Die Ergebnisse des einjährigen Pilotprojektes sind nicht nur im ökologischen Sinne relevant. Eine alarmierende Erkenntis ist, dass die aktuellen EU-Regeln für einige Regionen der Maramuresch völlig ungeeignet sind und zu deren Zerstörung beitragen. „Don't fix what's not yet broken” (repariere nicht, was nicht kaputt ist), faßt Tommy Lennartson die Kritik zusammen und erklärt, dass die Vorschriften zum Mähen nach Termin, die Förderung von Viehzucht ab einer  Mindeststückzahl oder von Landwirtschaft ab einer bestimmten Feldgröße an den Bedürfnissen der dortigen Bauern vorbeigehen. Sie führen dazu, dass viele ihre zwar ertragreichen, aber den Vorschriften entsprechend zu kleinen Felder aufgeben und ihr Vieh verkaufen, weil es an den Voraussetzungen mangelt, die erforderliche Stückzahl zu halten. Wenn das Gleichgewicht ins Wanken gerät, beginnt ein unglücklicher Kreislauf für Natur und Mensch. Arbeitslosigkeit, brachliegende Felder, Abwanderung ins Ausland.

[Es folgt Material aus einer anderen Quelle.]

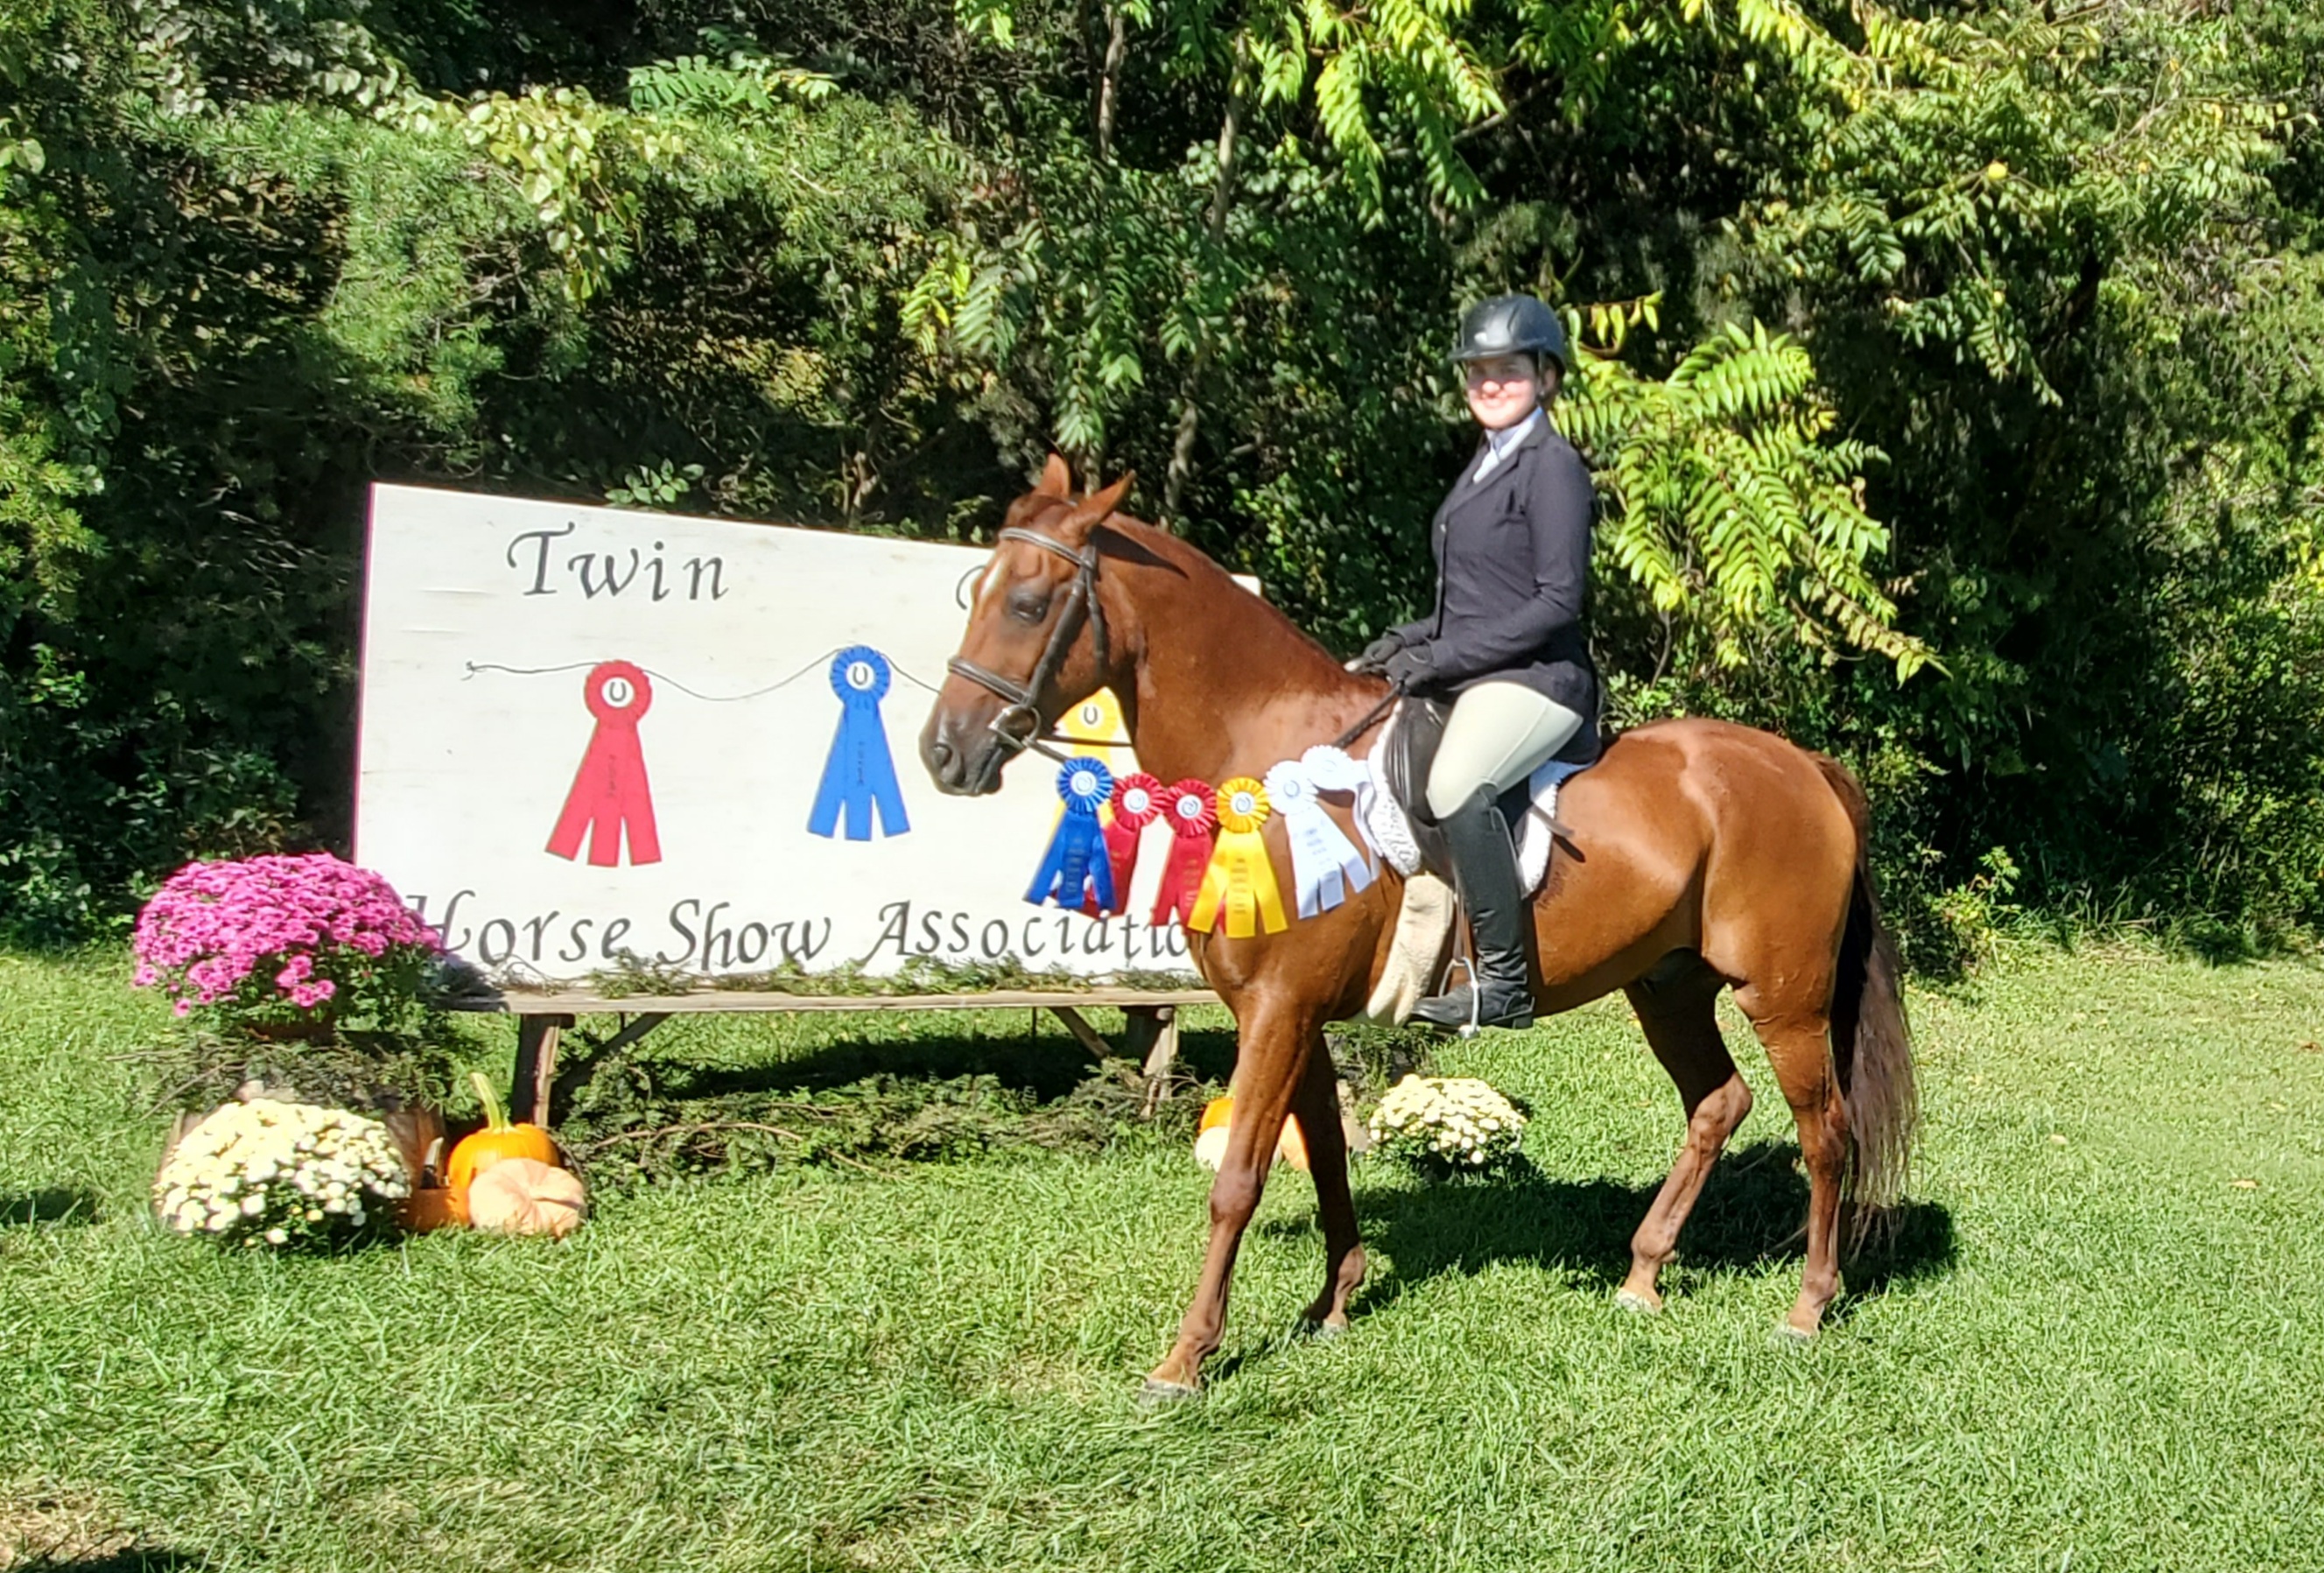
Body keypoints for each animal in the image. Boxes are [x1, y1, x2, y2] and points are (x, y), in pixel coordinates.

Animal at [916, 457, 1914, 1403]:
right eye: (973, 595)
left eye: (1029, 604)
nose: (944, 753)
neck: (1265, 767)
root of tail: (1804, 765)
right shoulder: (1296, 1014)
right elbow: (1323, 1156)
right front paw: (1332, 1302)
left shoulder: (1275, 1010)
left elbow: (1237, 1180)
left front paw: (1186, 1359)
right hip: (1666, 986)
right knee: (1717, 1104)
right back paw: (1642, 1275)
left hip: (1781, 997)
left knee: (1825, 1131)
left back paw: (1807, 1306)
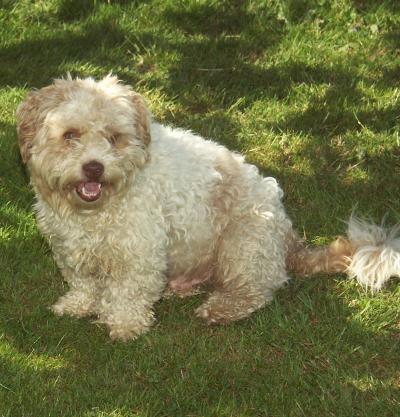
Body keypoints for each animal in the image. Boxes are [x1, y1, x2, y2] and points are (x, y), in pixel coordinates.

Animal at [15, 75, 400, 342]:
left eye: (113, 137)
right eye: (70, 135)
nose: (94, 167)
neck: (95, 210)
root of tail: (288, 237)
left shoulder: (139, 251)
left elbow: (128, 291)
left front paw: (124, 324)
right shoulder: (69, 246)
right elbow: (83, 282)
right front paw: (78, 305)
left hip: (243, 240)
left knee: (258, 289)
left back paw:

Die Studie soll nun fortgesetzt werden - auch, um die Verantwortlichen der EU zu informieren, untermauert mit konkreten wissenschaftlichen Daten. Anna Dahlström, Tommy Lennartson und natürlich Anamaria Iuga werden auch in diesem Jahr wieder mit dabei sein – diesmal mit verstärktem Team aus Biologen, Ökologen und Soziologen aus rumänischen Institutionen und Universitäten. Noch ist es Zeit, Annas Rat zu beherzigen, doch die Uhr tickt. Denn wo sollen wir hingehen, wenn das alte Wissen in unserem Land verloren geht? Vielleicht nach Schweden?